TEXTE DE LA PAGE:
* * * * * * * * *

Stress & parapente

Salut,

Il y a quelques mois, il y avait eu un long fil sur le forum concernant la gestion du stress… Je ne suis pas sûr que c’était celui là, mais il m’avait permis d’étoffer un peu le boulot que je mène depuis quelques années sur ce sujet. Que les intervenants de ce fil en soient remerciés !

Quoi qu’il en soit, je profite d’une refonte de mon site web pour en faire la première page… C’est un peu long à lire, la mise en page est loin d’être aboutie, mais le rédactionnel est à peu près fini. Je vous la soumets, en espérant qu’elle vous sera utile.

http://rocherbleu.com/stress-et-parapente/

Bonne lecture

:pouce:

:pouce: :pouce:

Merci Gilles (et les autres), qui prenez du temps pour faire et partager ce genre de choses.

J’ai tout lu et je confirme, super texte :pouce: … j’ai quand même quelques commentaires à chaud sur des points qui à mon avis pourraient être un peu plus développés :

  • Auto-diminution : Dans le stress dû aux facteurs irrationnels, on voit souvent des élèves et des pilotes qui s’auto dévalorisent, qui ne sont pas conscient de ce qu’ils savent réellement faire. Par exemple, ils exécutent des gestes parfaits au décollage et pourtant “ne sentent pas les choses” et affalent une aile parfaitement gonflée au dessus de la tête. Ou encore ils se lancent dans une transition et quelques 10aines de secondes après, font 1/2 tour par ce que “ça va pas passer”. Ou encore ils entrent dans un thermique et se barrent dès qu’il y a du monde qui vient, par ce qu’ils “gênent, ou ne sont pas à leur place”…
    As-tu trouvé des pistes à tu des commentaires à ajouter à ton doc pour pour aider les pilotes en question à avancer sur ce point?

* * * * * * * * *

DONNÉES:

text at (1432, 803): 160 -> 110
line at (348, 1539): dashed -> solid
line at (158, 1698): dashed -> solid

* * * * * * * * *

TÂCHE COURTE A:
Reproduisez à l'identique, dans le texte de la page, tout ce qui va de « Quoi qu’il en » jusqu'à « vous sera utile. ».
TÂCHE COURTE B:
Relevez toutes les expressions que le texte de la page place entre guillemets.
Les données ne sont pas nécessaires ici.

RÉPONSE A:
Quoi qu’il en soit, je profite d’une refonte de mon site web pour en faire la première page… C’est un peu long à lire, la mise en page est loin d’être aboutie, mais le rédactionnel est à peu près fini. Je vous la soumets, en espérant qu’elle vous sera utile.

RÉPONSE B:
- « ne sentent pas les choses »
- « ça va pas passer »
- « gênent, ou ne sont pas à leur place »